_WHAT THIS TASK INVOLVES:_ Carry on the backpropagation text below, starting right after its last sentence.

START SELECTED TEXT

To explain easily for math dropouts like me, just find how much $y$ values spit out from the final Output Layer differ one by one from labeled $\hat{y}$ , then average those values.

Ultimately, training ANN can be seen as approximating this error $E$ value obtained like this to 0. Just backpropagate the $E$ value that came out here.

Since calculating this by hand every time is also annoying, let’s just make one function.

function MSE(targets, values) {
  if (values instanceof Array === false) {
    return false;
  }

  let result = 0;
  targets.forEach((target, i) => {
    result += 0.5 * (target - values[i]) ** 2;
  });

  return result;
}

MSE([0.2, 0.7], [0.57, 0.61]); // 0.072

Now let’s proceed with Backpropagation using error $E$ value found here.

Backpropagation

Looking again at values found through Forward Propagation as a diagram is as follows:

Among these, I want to update the $w^1_{10}$ value currently assigned as 0.4. To do that, I must find how much $w^1_{10}$ affected total error $E$ - that is, contribution. Here the Chain Rule explained above is used.

END SELECTED TEXT
START DATASET CONTENT

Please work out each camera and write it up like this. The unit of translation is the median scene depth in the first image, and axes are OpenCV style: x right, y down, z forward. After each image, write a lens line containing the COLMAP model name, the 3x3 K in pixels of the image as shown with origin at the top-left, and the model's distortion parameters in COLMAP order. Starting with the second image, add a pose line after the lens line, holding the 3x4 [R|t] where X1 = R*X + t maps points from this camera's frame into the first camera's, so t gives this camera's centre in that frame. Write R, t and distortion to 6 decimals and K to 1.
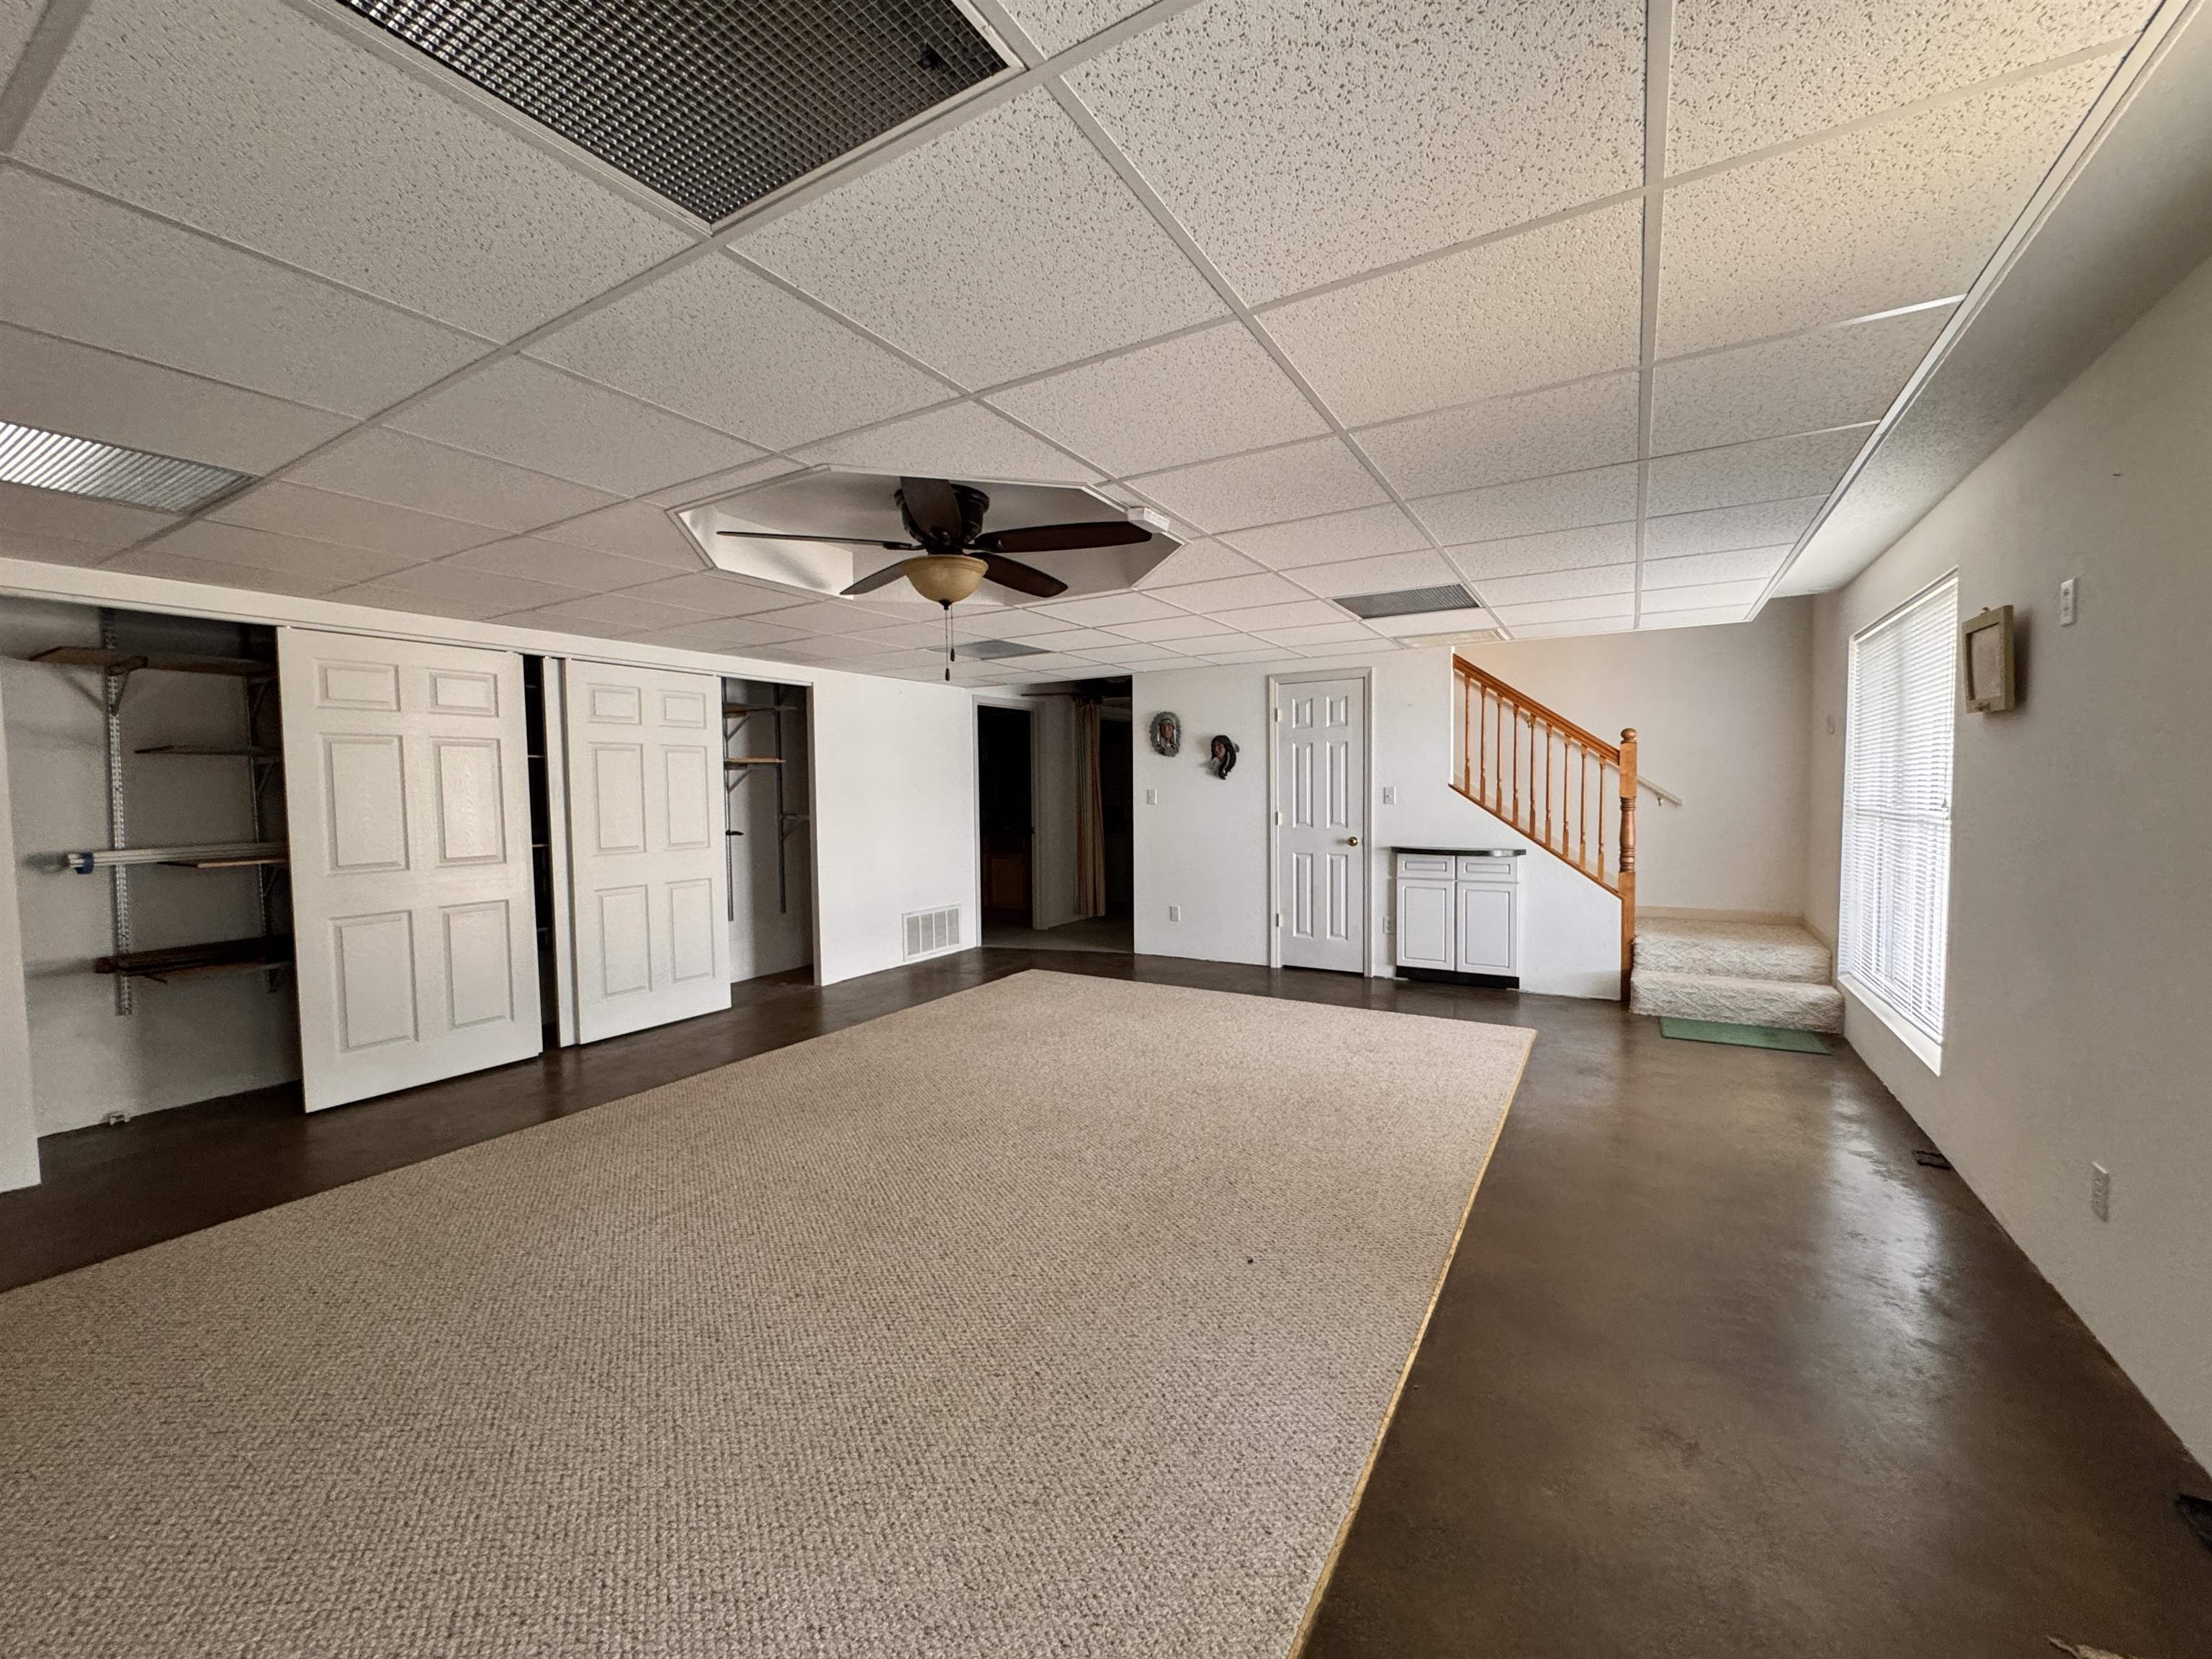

END DATASET CONTENT

_WRITTEN REPLY:_
Unfolding $w^1_{10}$ ’s contribution to $E$ as an expression is as follows:

\begin{aligned} \frac{\partial E}{\partial w^1_{10}} = \frac{\partial E}{\partial a_{20}} \frac{\partial a_{20}}{\partial z_{20}} \frac{\partial z_{20}}{\partial w^1_{10}} \\ \end{aligned}

Let’s first unfold $\frac{\partial E}{\partial a_{20}}$ in order. Originally $E$ we found was the expression below:

E = \frac{1}{2}((t_1 - a_{20})^2 + (t_2 -a_{21})^2)

Here, since $a_{20} = y_1, a_{21} = y_2$ , I substituted them. But since $\frac{\partial E}{\partial a_{20}}$ is a partial differential expression, just think of $a_{21}$ unrelated to values we’re finding now as 0 and solve.

\begin{aligned} \frac{\partial E}{\partial a_{20}} = (t_1 - a_{20}) * -1 + 0 = (0.2 - 0.57) \times -1 = 0.37 \\ \end{aligned}

What this calculation result means is that $a_{20}$ , that is $y_1$ , contributed 0.37 to total error $E$ . Let’s continue calculating like this.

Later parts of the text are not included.